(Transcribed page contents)
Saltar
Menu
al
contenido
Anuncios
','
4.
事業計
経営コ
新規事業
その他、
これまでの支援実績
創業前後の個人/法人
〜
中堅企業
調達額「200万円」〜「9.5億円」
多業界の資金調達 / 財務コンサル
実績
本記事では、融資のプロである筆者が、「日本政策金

=== About this task ===
Set down the entries again exactly as they are.

=== Exercise result ===
Saltar
Menu
al
contenido
Anuncios
','
4.
事業計
経営コ
新規事業
その他、
これまでの支援実績
創業前後の個人/法人
〜
中堅企業
調達額「200万円」〜「9.5億円」
多業界の資金調達 / 財務コンサル
実績
本記事では、融資のプロである筆者が、「日本政策金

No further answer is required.